(Saved entries)

== Segment start ==

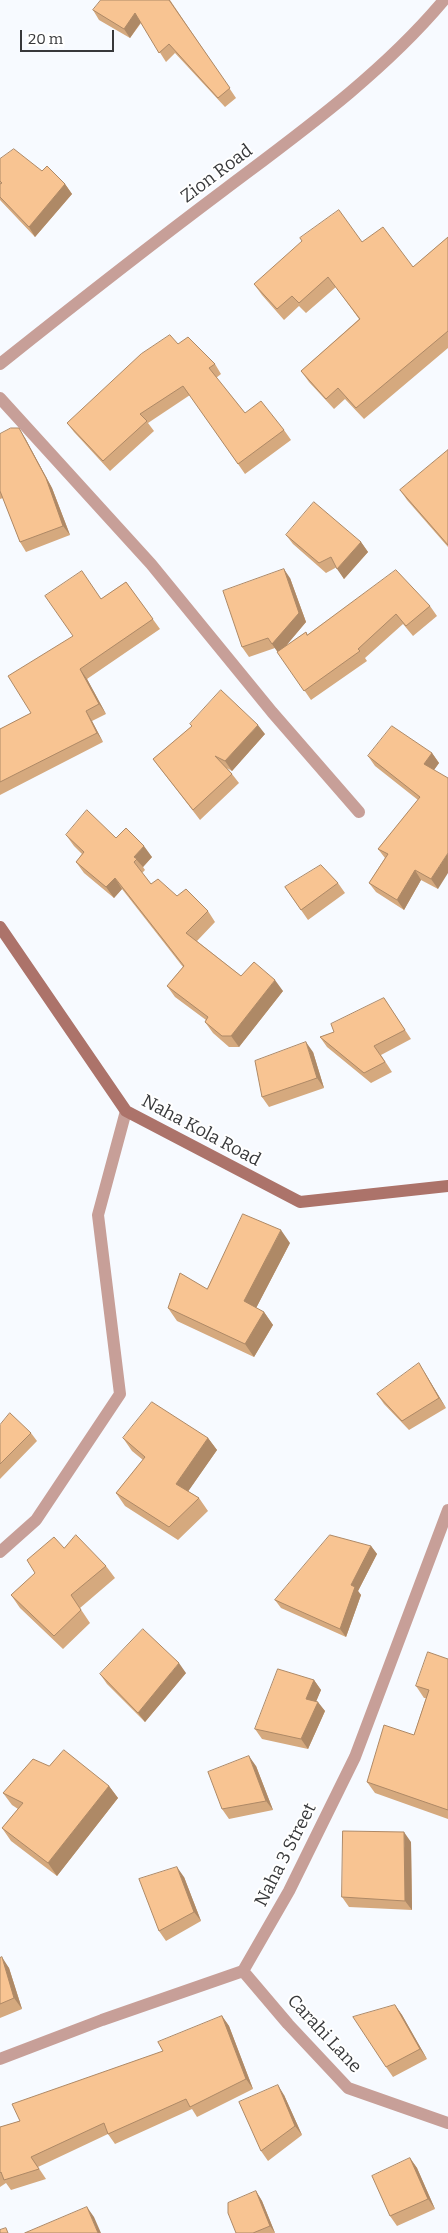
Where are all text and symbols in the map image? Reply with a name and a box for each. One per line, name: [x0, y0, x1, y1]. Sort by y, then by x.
scale bar: [22, 20, 116, 52]
text: 20 m: [28, 30, 63, 48]
street label: Zion Road: [177, 140, 257, 208]
street label: Naha Kola Road: [138, 1091, 264, 1171]
street label: Naha 3 Street: [251, 1800, 321, 1910]
street label: Carahi Lane: [282, 1990, 366, 2078]

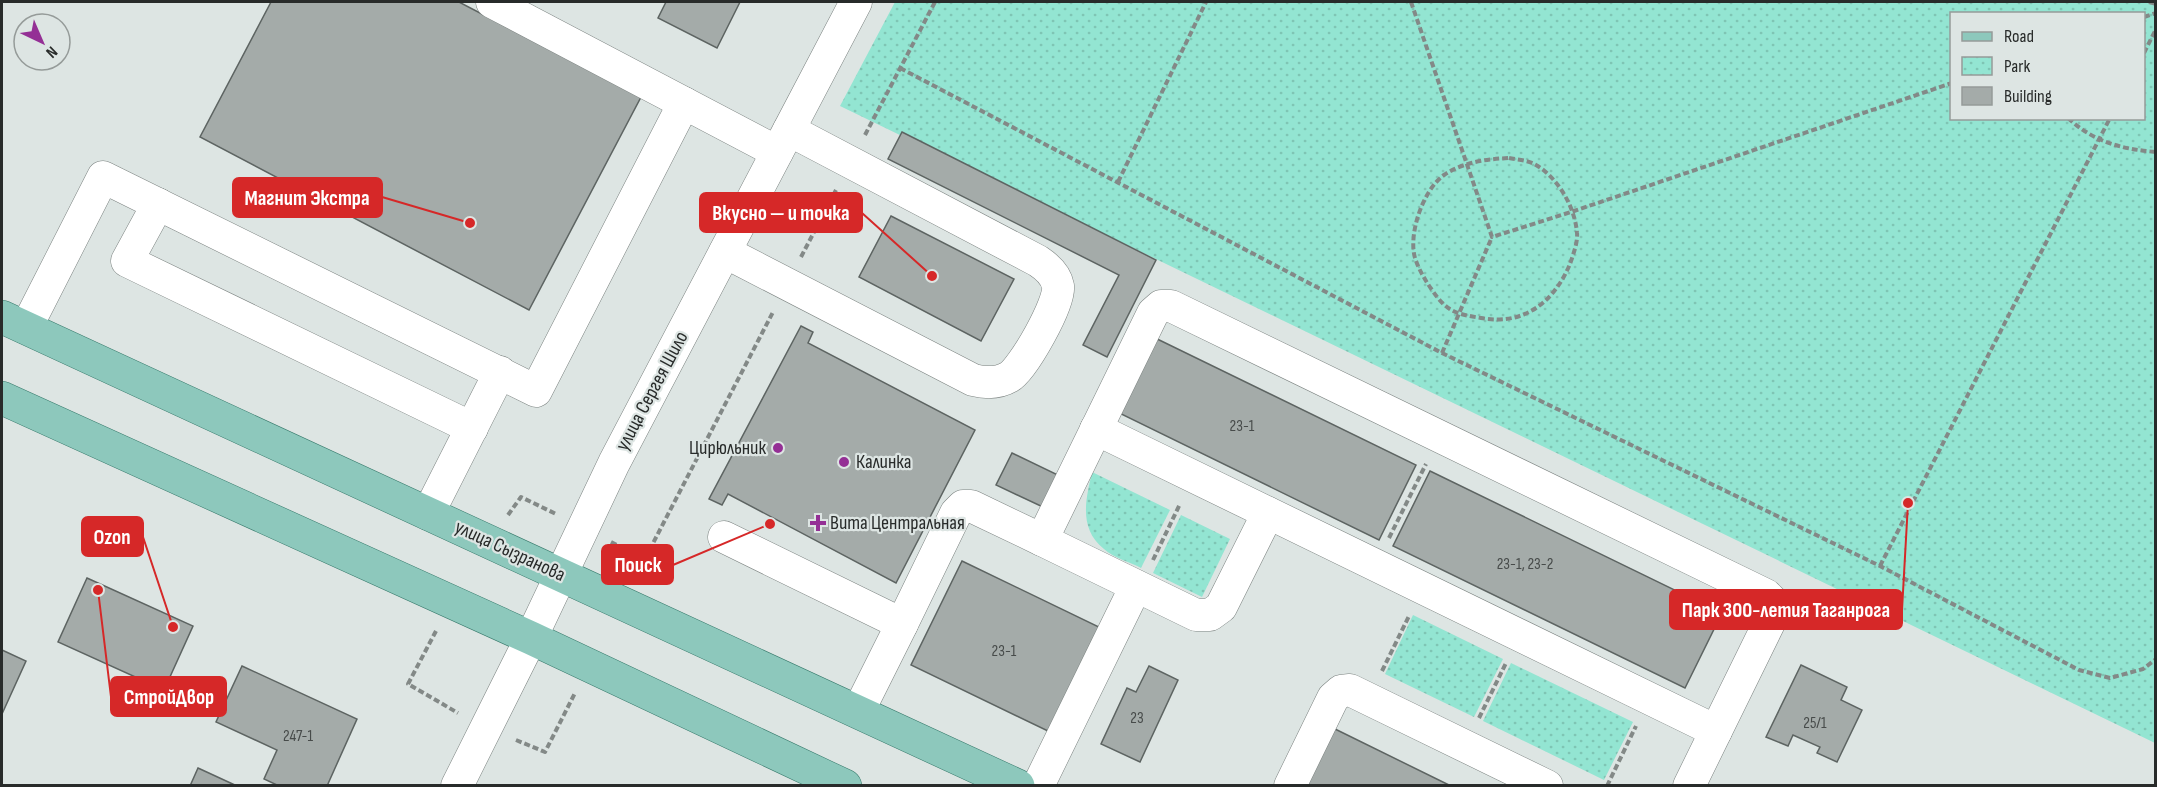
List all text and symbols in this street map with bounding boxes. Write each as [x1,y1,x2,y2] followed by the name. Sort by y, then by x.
[12,12,72,72] north arrow
[1950,12,2145,120] legend
[2004,26,2034,47] text: Road
[42,42,61,62] text: N
[2004,56,2030,77] text: Park
[2004,86,2052,107] text: Building
[233,178,382,217] callout: Магнит Экстра
[245,186,369,211] text: Магнит Экстра
[700,193,862,232] callout: Вкусно — и точка
[712,201,850,226] text: Вкусно — и точка
[610,327,694,455] street label: улица Сергея Шило
[1230,417,1255,436] house number: 23-1
[689,436,766,460] place label: Цирюльник
[771,441,785,455] marker: Цирюльник
[856,450,911,474] place label: Калинка
[837,455,851,469] marker: Калинка
[830,511,965,535] place label: Вита Центральная
[451,515,569,587] street label: улица Сызранова
[811,516,825,530] marker: Вита Центральная
[82,517,143,556] callout: Ozon
[93,525,131,550] text: Ozon
[602,545,673,584] callout: Поиск
[614,553,662,578] text: Поиск
[1497,555,1553,574] house number: 23-1, 23-2
[1670,590,1902,629] callout: Парк 300-летия Таганрога
[1682,598,1890,623] text: Парк 300-летия Таганрога
[992,642,1017,661] house number: 23-1
[111,677,226,716] callout: СтройДвор
[124,685,214,710] text: СтройДвор
[1130,709,1144,728] house number: 23
[1803,714,1827,733] house number: 25/1
[283,727,313,746] house number: 247-1

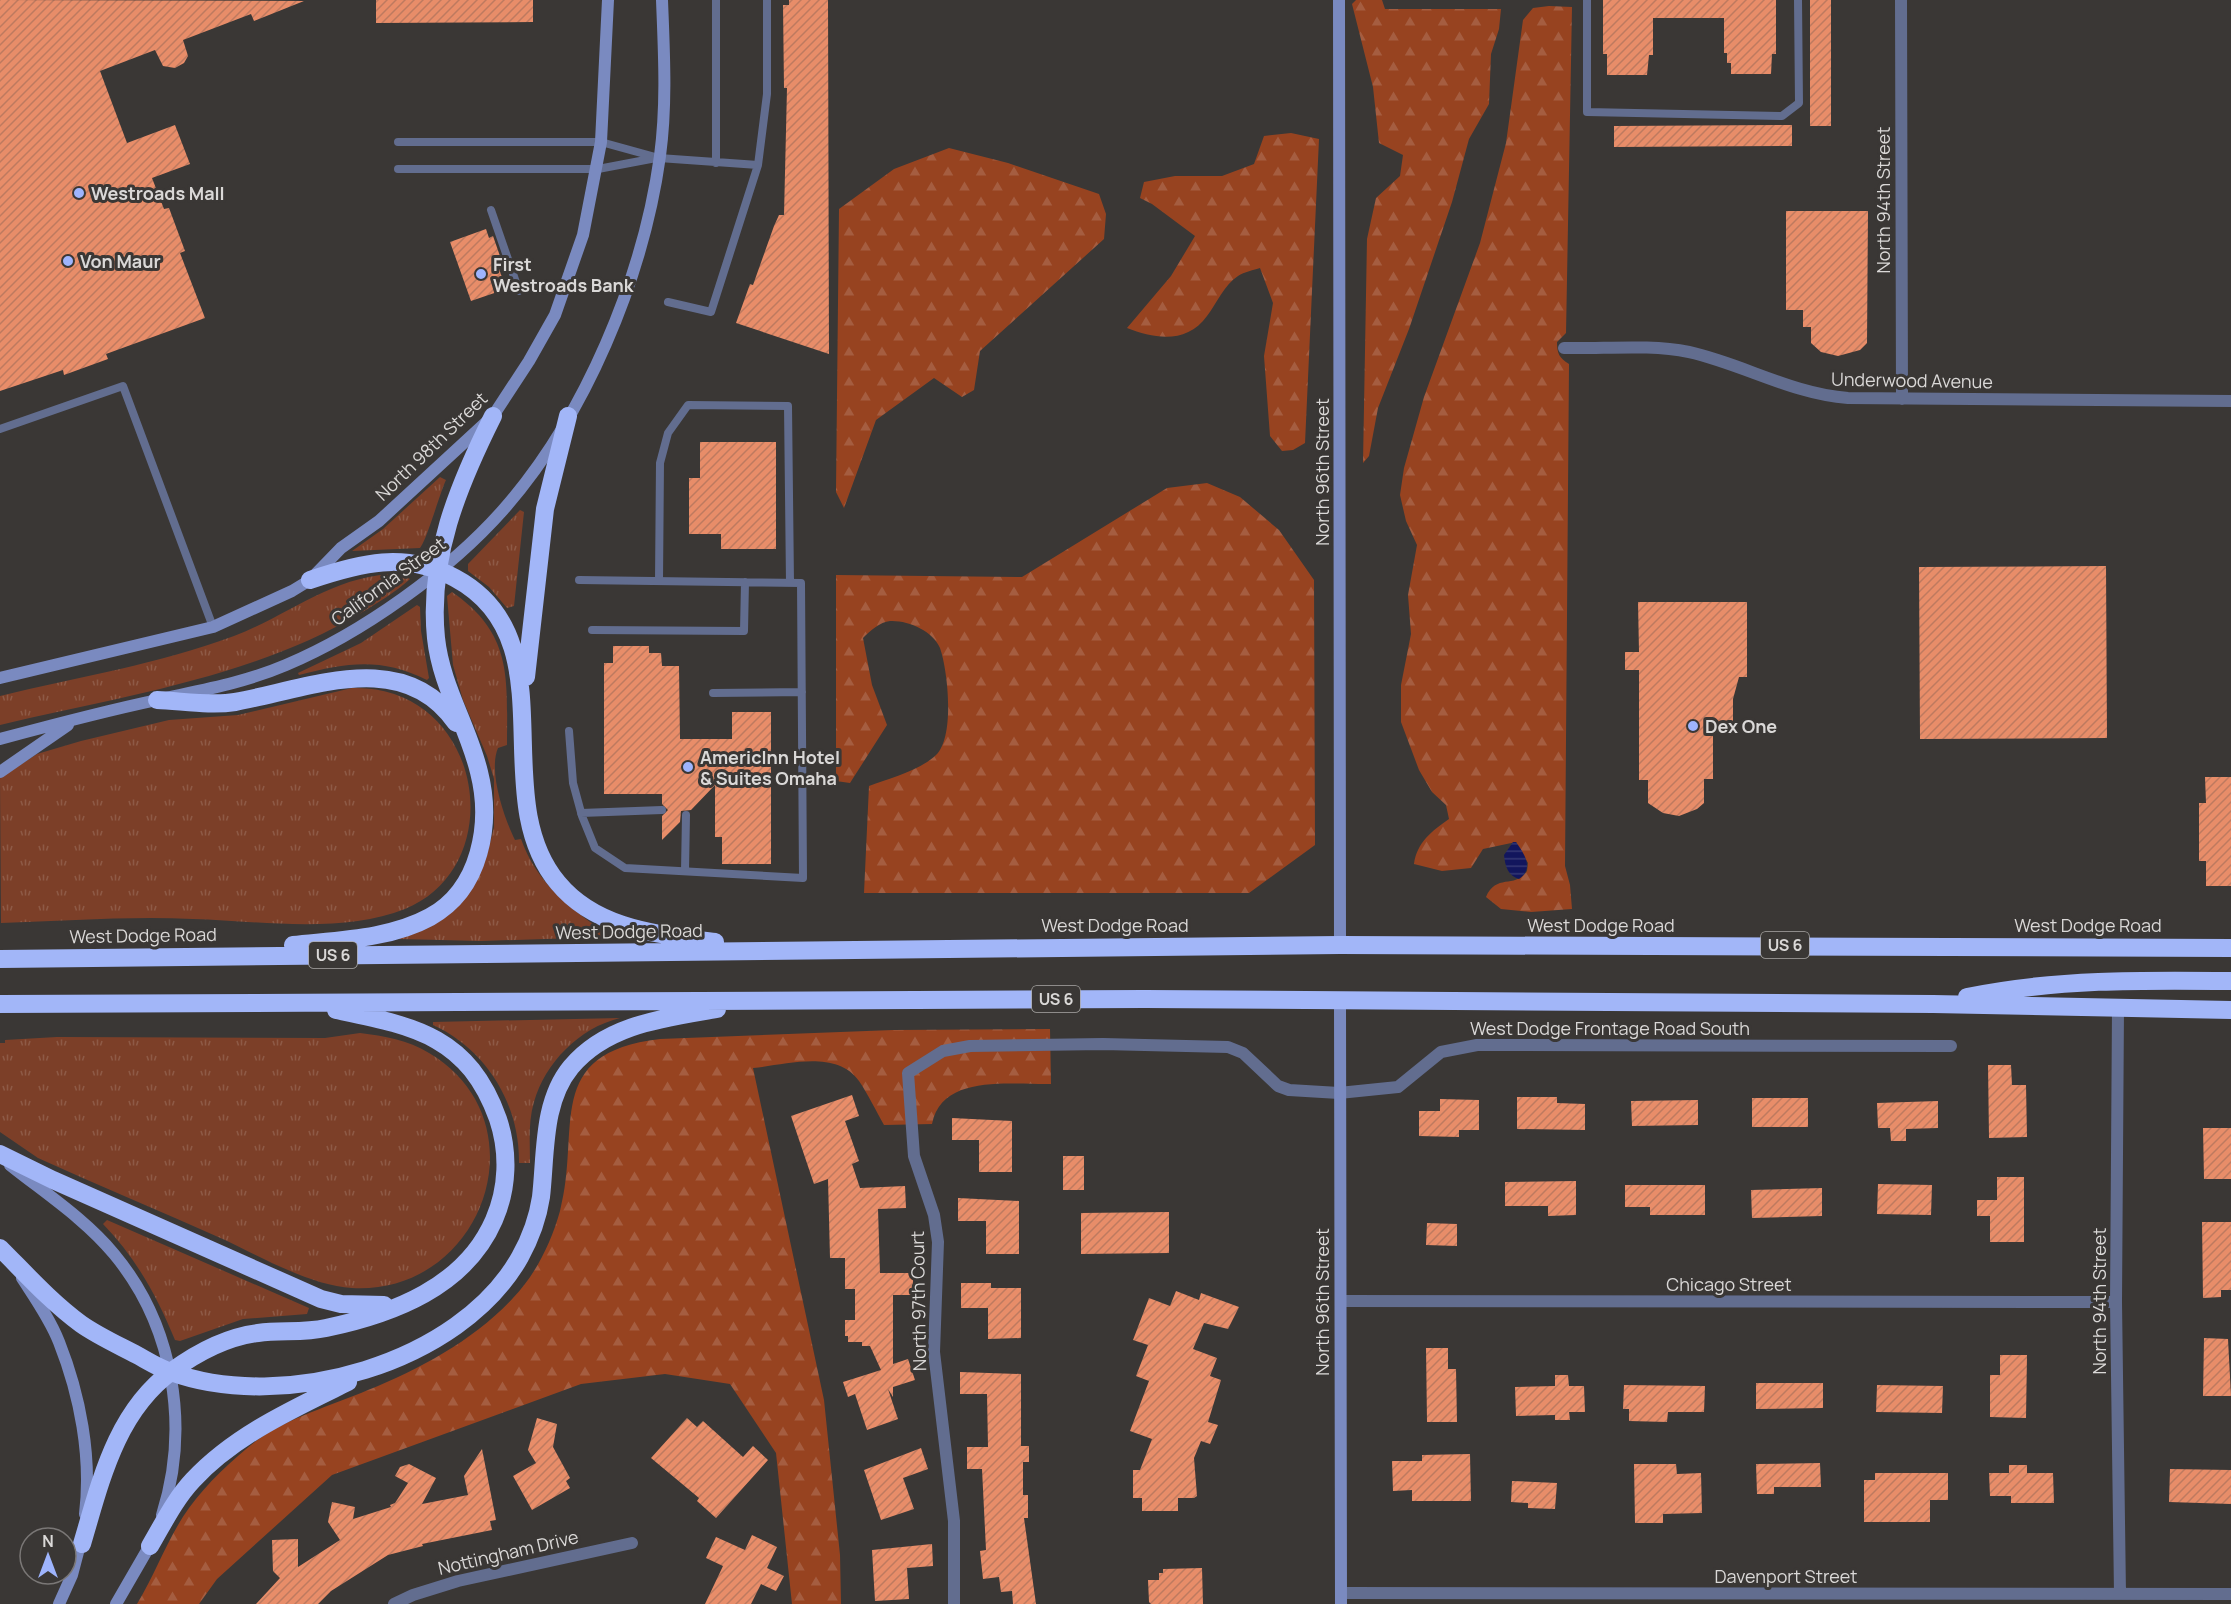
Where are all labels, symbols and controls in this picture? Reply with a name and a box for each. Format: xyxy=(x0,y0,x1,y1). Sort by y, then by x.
street label: North 94th Street xyxy=(1871,126,1895,274)
place label: Westroads Mall xyxy=(91,181,225,205)
marker: Westroads Mall xyxy=(72,186,86,200)
place label: Von Maur xyxy=(80,249,161,273)
place label: First Westroads Bank xyxy=(493,252,635,297)
marker: Von Maur xyxy=(61,254,75,268)
marker: First Westroads Bank xyxy=(474,267,488,281)
street label: Underwood Avenue xyxy=(1831,367,1993,393)
street label: North 98th Street xyxy=(370,386,492,506)
street label: North 96th Street xyxy=(1310,398,1334,546)
street label: California Street xyxy=(326,531,450,631)
place label: Dex One xyxy=(1705,714,1777,738)
marker: Dex One xyxy=(1686,719,1700,733)
place label: AmericInn Hotel & Suites Omaha xyxy=(700,745,840,790)
marker: AmericInn Hotel & Suites Omaha xyxy=(681,760,695,774)
street label: West Dodge Road xyxy=(1041,913,1189,937)
street label: West Dodge Road xyxy=(1527,913,1675,937)
street label: West Dodge Road xyxy=(2014,913,2162,937)
street label: West Dodge Road xyxy=(555,918,703,944)
street label: West Dodge Road xyxy=(69,922,217,948)
road number: US 6 xyxy=(1761,932,1809,958)
road number: US 6 xyxy=(309,942,357,968)
road number: US 6 xyxy=(1032,986,1080,1012)
street label: West Dodge Frontage Road South xyxy=(1470,1016,1750,1040)
street label: North 94th Street xyxy=(2087,1227,2111,1375)
street label: North 96th Street xyxy=(1310,1228,1334,1376)
street label: North 97th Court xyxy=(905,1231,931,1371)
street label: Chicago Street xyxy=(1666,1272,1792,1296)
street label: Nottingham Drive xyxy=(435,1524,581,1580)
north arrow xyxy=(18,1526,78,1586)
text: N xyxy=(42,1530,54,1552)
street label: Davenport Street xyxy=(1715,1564,1857,1588)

== Segment end ==

> Work instruction
Having removed the pictures, write out the records exactly as they stand.

> Response area
Where are all text and symbols in the map image? Reply with a name and a box for each. One per line, name: [x0, y0, x1, y1]. Sort by y, then by x.
scale bar: [22, 20, 116, 52]
text: 20 m: [28, 30, 63, 48]
street label: Zion Road: [177, 140, 257, 208]
street label: Naha Kola Road: [138, 1091, 264, 1171]
street label: Naha 3 Street: [251, 1800, 321, 1910]
street label: Carahi Lane: [282, 1990, 366, 2078]

List all text and symbols in this street map with bounding boxes. Write each as [x1,y1,x2,y2] followed by the name. Sort by y, then by x.
[12,12,72,72] north arrow
[1950,12,2145,120] legend
[2004,26,2034,47] text: Road
[42,42,61,62] text: N
[2004,56,2030,77] text: Park
[2004,86,2052,107] text: Building
[233,178,382,217] callout: Магнит Экстра
[245,186,369,211] text: Магнит Экстра
[700,193,862,232] callout: Вкусно — и точка
[712,201,850,226] text: Вкусно — и точка
[610,327,694,455] street label: улица Сергея Шило
[1230,417,1255,436] house number: 23-1
[689,436,766,460] place label: Цирюльник
[771,441,785,455] marker: Цирюльник
[856,450,911,474] place label: Калинка
[837,455,851,469] marker: Калинка
[830,511,965,535] place label: Вита Центральная
[451,515,569,587] street label: улица Сызранова
[811,516,825,530] marker: Вита Центральная
[82,517,143,556] callout: Ozon
[93,525,131,550] text: Ozon
[602,545,673,584] callout: Поиск
[614,553,662,578] text: Поиск
[1497,555,1553,574] house number: 23-1, 23-2
[1670,590,1902,629] callout: Парк 300-летия Таганрога
[1682,598,1890,623] text: Парк 300-летия Таганрога
[992,642,1017,661] house number: 23-1
[111,677,226,716] callout: СтройДвор
[124,685,214,710] text: СтройДвор
[1130,709,1144,728] house number: 23
[1803,714,1827,733] house number: 25/1
[283,727,313,746] house number: 247-1

Where are all labels, symbols and controls in this picture? Reply with a name and a box for each. Format: xyxy=(x0,y0,x1,y1). Sort by y, then by x.
street label: North 94th Street xyxy=(1871,126,1895,274)
place label: Westroads Mall xyxy=(91,181,225,205)
marker: Westroads Mall xyxy=(72,186,86,200)
place label: Von Maur xyxy=(80,249,161,273)
place label: First Westroads Bank xyxy=(493,252,635,297)
marker: Von Maur xyxy=(61,254,75,268)
marker: First Westroads Bank xyxy=(474,267,488,281)
street label: Underwood Avenue xyxy=(1831,367,1993,393)
street label: North 98th Street xyxy=(370,386,492,506)
street label: North 96th Street xyxy=(1310,398,1334,546)
street label: California Street xyxy=(326,531,450,631)
place label: Dex One xyxy=(1705,714,1777,738)
marker: Dex One xyxy=(1686,719,1700,733)
place label: AmericInn Hotel & Suites Omaha xyxy=(700,745,840,790)
marker: AmericInn Hotel & Suites Omaha xyxy=(681,760,695,774)
street label: West Dodge Road xyxy=(1041,913,1189,937)
street label: West Dodge Road xyxy=(1527,913,1675,937)
street label: West Dodge Road xyxy=(2014,913,2162,937)
street label: West Dodge Road xyxy=(555,918,703,944)
street label: West Dodge Road xyxy=(69,922,217,948)
road number: US 6 xyxy=(1761,932,1809,958)
road number: US 6 xyxy=(309,942,357,968)
road number: US 6 xyxy=(1032,986,1080,1012)
street label: West Dodge Frontage Road South xyxy=(1470,1016,1750,1040)
street label: North 94th Street xyxy=(2087,1227,2111,1375)
street label: North 96th Street xyxy=(1310,1228,1334,1376)
street label: North 97th Court xyxy=(905,1231,931,1371)
street label: Chicago Street xyxy=(1666,1272,1792,1296)
street label: Nottingham Drive xyxy=(435,1524,581,1580)
north arrow xyxy=(18,1526,78,1586)
text: N xyxy=(42,1530,54,1552)
street label: Davenport Street xyxy=(1715,1564,1857,1588)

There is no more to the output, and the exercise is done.